Secretory differentiation and cell type identification of a human fetal bronchial epithelial cell line (HFBE).

A human fetal bronchial epithelial cell line (HFBE) grew in an undifferentiated pattern under conventional culture conditions. Despite a somewhat fibroblastic shape the cells maintained immunoreactivity to cytokeratin, carcinoembryonic antigen and epithelial membrane antigen. When grown on a collagen gel in a growth-hormone-supplemented medium, their spindle shape became more conspicuous.
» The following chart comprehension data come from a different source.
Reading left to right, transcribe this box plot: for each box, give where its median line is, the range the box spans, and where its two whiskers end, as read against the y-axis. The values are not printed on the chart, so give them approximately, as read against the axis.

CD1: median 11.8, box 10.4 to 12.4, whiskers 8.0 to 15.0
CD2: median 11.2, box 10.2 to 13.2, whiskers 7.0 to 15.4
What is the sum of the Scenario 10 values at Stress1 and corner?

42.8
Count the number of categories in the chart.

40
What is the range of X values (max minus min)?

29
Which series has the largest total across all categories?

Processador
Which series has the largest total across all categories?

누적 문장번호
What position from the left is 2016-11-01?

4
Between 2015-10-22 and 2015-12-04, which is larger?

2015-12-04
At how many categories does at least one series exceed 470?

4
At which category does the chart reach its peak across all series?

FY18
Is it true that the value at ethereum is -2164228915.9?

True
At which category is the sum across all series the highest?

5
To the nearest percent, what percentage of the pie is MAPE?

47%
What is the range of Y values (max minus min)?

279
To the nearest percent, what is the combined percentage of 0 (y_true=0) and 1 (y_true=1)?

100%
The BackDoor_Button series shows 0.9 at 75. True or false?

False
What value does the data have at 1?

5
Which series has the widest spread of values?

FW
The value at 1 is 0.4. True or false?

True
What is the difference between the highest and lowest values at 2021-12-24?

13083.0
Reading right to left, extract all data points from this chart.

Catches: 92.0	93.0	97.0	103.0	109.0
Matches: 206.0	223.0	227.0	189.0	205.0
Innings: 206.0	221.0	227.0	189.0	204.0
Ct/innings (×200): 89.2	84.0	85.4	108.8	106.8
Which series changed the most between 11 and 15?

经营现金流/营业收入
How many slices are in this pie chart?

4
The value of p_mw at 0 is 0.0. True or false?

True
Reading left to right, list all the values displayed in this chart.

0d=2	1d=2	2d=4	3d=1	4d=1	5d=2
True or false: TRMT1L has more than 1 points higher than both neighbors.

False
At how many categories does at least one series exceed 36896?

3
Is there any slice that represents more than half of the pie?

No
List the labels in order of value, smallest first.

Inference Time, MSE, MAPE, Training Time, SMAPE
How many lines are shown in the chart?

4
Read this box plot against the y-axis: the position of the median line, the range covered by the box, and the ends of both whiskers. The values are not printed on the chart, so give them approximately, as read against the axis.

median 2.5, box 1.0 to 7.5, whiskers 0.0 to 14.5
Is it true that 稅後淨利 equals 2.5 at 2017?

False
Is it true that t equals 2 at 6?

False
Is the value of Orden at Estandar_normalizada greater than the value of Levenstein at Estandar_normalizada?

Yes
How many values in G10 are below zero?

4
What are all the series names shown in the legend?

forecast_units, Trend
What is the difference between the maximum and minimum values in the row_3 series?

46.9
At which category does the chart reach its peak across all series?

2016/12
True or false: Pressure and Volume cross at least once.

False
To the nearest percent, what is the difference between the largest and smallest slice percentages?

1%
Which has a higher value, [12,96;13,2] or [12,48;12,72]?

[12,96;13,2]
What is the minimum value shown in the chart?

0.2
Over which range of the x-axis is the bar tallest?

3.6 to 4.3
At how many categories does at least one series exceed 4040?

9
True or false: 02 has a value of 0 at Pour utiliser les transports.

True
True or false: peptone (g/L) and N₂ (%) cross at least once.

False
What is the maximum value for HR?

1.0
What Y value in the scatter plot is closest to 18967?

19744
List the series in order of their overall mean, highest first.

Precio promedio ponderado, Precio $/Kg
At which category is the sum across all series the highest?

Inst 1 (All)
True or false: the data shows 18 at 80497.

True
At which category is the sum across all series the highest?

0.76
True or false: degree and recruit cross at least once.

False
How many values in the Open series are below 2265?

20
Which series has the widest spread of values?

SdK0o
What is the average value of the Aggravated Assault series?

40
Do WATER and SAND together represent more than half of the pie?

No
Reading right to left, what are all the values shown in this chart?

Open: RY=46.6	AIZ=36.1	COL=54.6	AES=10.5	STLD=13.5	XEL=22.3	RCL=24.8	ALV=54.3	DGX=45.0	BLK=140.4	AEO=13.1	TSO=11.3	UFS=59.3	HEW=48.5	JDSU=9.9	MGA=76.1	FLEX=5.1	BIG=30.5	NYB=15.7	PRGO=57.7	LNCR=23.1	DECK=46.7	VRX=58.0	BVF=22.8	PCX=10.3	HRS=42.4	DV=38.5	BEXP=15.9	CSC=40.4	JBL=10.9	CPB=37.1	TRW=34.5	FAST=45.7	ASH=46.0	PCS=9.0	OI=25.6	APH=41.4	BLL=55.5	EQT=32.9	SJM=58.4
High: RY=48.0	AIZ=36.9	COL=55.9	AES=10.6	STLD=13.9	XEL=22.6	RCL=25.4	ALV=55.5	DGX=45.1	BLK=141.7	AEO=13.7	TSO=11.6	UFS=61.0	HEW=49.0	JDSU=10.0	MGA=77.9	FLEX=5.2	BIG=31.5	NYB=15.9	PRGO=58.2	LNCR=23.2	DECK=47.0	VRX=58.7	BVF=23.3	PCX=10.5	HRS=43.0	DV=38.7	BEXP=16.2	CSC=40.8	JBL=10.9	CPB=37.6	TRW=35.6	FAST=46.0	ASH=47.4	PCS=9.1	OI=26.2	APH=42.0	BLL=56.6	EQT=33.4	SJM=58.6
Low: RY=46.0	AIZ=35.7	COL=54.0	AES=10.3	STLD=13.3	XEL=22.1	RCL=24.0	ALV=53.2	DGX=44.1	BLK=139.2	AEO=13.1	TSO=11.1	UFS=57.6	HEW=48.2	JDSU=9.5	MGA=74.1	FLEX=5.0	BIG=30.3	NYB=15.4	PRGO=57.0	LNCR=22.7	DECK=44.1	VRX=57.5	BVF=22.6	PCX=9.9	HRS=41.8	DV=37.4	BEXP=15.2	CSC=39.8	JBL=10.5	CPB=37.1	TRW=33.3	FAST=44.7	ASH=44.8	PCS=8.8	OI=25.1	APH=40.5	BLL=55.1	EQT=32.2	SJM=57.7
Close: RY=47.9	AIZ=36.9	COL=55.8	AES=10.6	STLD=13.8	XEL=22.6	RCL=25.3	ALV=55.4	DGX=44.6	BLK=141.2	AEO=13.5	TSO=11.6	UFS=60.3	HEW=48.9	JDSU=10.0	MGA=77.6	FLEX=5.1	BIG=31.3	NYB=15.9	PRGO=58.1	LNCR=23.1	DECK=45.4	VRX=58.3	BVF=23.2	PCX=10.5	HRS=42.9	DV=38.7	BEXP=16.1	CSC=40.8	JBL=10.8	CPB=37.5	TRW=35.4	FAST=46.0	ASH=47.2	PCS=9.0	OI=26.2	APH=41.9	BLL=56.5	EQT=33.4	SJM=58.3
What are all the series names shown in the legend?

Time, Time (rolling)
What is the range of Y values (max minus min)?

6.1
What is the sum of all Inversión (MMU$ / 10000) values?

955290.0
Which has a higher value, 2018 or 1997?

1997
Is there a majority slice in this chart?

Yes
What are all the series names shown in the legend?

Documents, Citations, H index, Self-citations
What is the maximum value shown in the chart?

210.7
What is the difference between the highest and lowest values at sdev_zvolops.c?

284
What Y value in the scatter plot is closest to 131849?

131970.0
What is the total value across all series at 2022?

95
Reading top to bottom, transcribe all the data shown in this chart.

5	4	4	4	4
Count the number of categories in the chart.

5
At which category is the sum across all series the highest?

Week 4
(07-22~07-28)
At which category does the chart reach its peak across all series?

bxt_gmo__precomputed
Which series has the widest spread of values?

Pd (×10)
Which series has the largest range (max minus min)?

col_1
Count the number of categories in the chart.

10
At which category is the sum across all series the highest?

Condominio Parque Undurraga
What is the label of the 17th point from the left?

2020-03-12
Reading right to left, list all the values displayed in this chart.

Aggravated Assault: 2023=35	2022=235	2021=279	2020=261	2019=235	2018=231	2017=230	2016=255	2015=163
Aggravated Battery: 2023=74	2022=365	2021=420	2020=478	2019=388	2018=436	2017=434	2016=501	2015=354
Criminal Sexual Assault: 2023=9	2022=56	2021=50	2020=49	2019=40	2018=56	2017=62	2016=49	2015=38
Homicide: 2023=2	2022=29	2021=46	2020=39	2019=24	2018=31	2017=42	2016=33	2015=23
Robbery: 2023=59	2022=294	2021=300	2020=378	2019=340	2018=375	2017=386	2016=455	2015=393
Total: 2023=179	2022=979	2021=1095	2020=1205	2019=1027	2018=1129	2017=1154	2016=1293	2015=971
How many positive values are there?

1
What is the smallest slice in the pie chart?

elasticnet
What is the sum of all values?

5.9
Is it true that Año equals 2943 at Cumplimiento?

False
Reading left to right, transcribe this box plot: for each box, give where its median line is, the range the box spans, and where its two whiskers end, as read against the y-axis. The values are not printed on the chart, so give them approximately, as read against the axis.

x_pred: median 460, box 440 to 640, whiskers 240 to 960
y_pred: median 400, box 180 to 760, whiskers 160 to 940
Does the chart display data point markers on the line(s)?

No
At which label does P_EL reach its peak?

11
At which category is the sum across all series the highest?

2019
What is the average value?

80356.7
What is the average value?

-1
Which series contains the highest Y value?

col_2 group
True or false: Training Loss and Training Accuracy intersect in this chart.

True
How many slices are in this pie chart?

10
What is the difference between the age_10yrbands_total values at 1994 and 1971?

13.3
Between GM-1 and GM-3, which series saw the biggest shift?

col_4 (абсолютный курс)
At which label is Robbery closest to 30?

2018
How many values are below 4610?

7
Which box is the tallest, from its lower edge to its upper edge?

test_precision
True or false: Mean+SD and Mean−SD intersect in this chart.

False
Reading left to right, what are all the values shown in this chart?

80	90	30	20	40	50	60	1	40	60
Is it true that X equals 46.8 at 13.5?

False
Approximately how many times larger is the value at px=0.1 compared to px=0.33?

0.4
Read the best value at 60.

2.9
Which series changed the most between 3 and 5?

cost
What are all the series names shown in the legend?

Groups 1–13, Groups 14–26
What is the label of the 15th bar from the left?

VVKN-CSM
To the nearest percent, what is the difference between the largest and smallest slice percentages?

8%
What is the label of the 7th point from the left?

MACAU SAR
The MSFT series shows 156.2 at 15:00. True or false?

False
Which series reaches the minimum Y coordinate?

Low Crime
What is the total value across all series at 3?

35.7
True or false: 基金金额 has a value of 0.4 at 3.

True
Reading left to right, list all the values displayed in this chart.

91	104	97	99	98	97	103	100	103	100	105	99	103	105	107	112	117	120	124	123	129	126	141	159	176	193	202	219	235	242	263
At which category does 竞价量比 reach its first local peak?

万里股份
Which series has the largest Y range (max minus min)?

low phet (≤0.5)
With an additional supplement of vitamin A (6 micrograms/ml), most of the cells underwent differentiation by producing many bright inclusion bodies which proved to be strongly positive with periodic acid-Schiff and weakly positive with alcian blue staining. Electron microscopy revealed a well-developed rough endoplasmic reticulum, an enlarged Golgi apparatus and many highly electron-dense secretory granules resembling those of Clara cells. Biochemical analysis demonstrated that HFBE cells cultured on collagen gel with vitamin A secreted hyaluronic acid and neutral glycoproteins containing mainly N-linked glycoproteins whose glycans were of a complex type. A monoclonal antibody (SEC-41) generated against the neutral glycoproteins detected a glycoprotein of approximately 52 kDa in the spent culture medium of differentiated HFBE cells. This antibody also reacted with the intracytoplasmic secretory granules in these cells. When tested on frozen sections of lung tissue, the immunohistochemical reactivity of the SEC-41 antibody was confined to Clara cells, some type II pneumocytes in the adult lung, and respiratory epithelial cells in the fetal lung. Moreover, this antibody could detect secretory glycoprotein in broncho-alveolar lavages from two patients. This paper clearly demonstrates that cells derived from human fetal bronchial epithelium can be cultivated in an undifferentiated precursor state and, under appropriate culture conditions, can be stimulated to undergo differentiation into a Clara cell type.